In Card Shark, The Devil Finds Work For Busy Hands
Card Shark doesn’t try to hide that you’re in over your head – instead, it candidly overwhelms you. It constantly advances its tensions, never letting you rest on using the same scam twice. Once you learn a trick, you can practise it as much as you like, but at the table, it’s do-or-die – sometimes literally – and then on to the next variation. People’s lives are discarded just as fluidly.
You end up partnered with notorious thief Comte de Saint-Germain after a cheat goes wrong, and your guardian ends up killed in a heated crossfire. Newly on the run, the Comte suggests that it’s no coincidence that two of you are travelling together – and you’ll later find out that you’re the hidden ace for a gambit much larger than simple card tricks. But of course, most of these card tricks are about manipulating an ace’s position, and the easiest mark is one distracted by believing they’re getting one up on someone else.

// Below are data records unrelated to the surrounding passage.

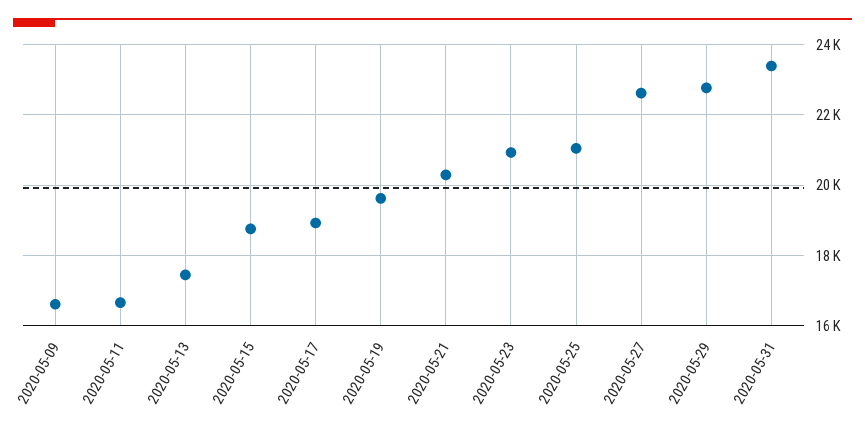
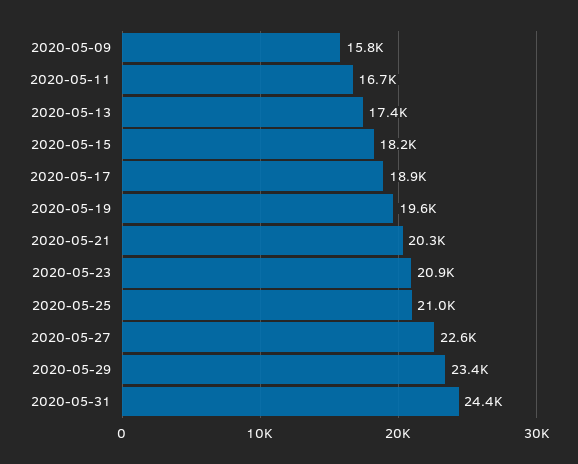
2020-05-09: 16600 -> 15800
2020-05-15: 18800 -> 18200
2020-05-29: 22800 -> 23400
2020-05-31: 23400 -> 24400

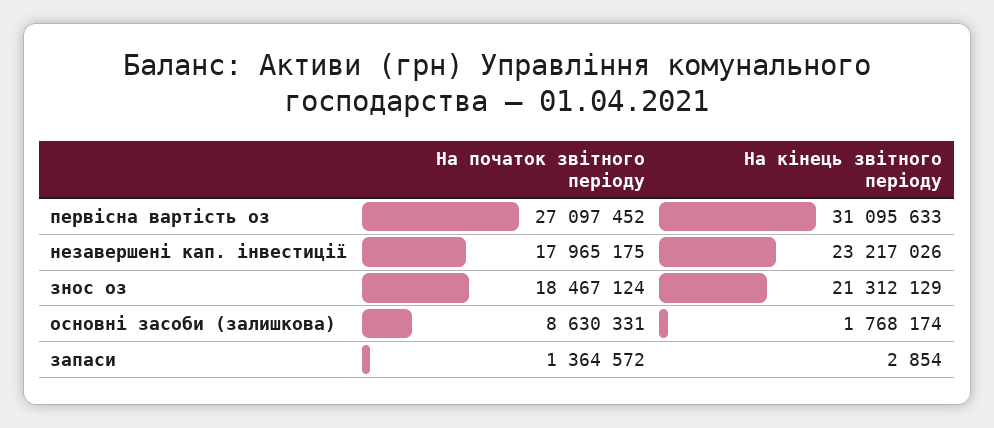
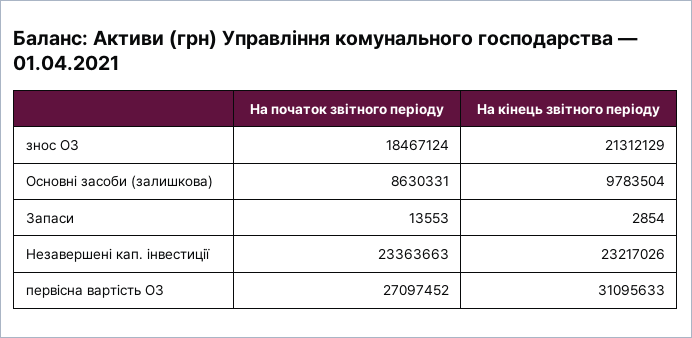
На початок звітного періоду, незавершені кап. інвестиції: 17965175 -> 23363663
На кінець звітного періоду, основні засоби (залишкова): 1768174 -> 9783504
На початок звітного періоду, запаси: 1364572 -> 13553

Its rising tensions are very real: The life-or-death stakes might be the player character Eugene’s, but the card tricks are in my hands. Pacing a riffle shuffle so I can preserve my stacked cards at the bottom of the deck – without going so slowly that my opponent spots that I’m cheating – is solely between me and the slightest change of pressure on an analogue stick.
Being able to fumble the card tricks occupies enough of my brain that I don’t have room to try and scrutinize the red thread of conspiracy unraveling before me. I get caught cheating, and sent to jail – twice. At one point I lose all my money and have to hustle on the streets to even be able to place a bet at the next table. I cheat my way up through the ranks of French aristocracy on a knife’s edge.
As you travel from place to place, the Comte will often point out that you might be wondering why – why this next mark, why Switzerland and not France, why return to an old haunt – and even when I notice how sparse and need-to-know the information I get is, I don’t have the wherewithal to object. Tell me where I’m going, sure, but I know you’re about to teach me a new shuffle variation that I’ll need to practice three times over. Too much new information might just push our mnemonics and secret signals out of my brain.
There’s an exchange that happens at a few tables, where your mark, frustrated at your consistent wins, will accuse you of cheating. When pressed to suggest how you cheated, they don’t have any evidence, and have to let it go. I know I’m involved in a con that’s better for my ignorance of the part I play, and that my companions aren’t entirely trustworthy, but my suspicions in Card Shark can’t keep me any safer – they only make the moments the cards fall all the more tense.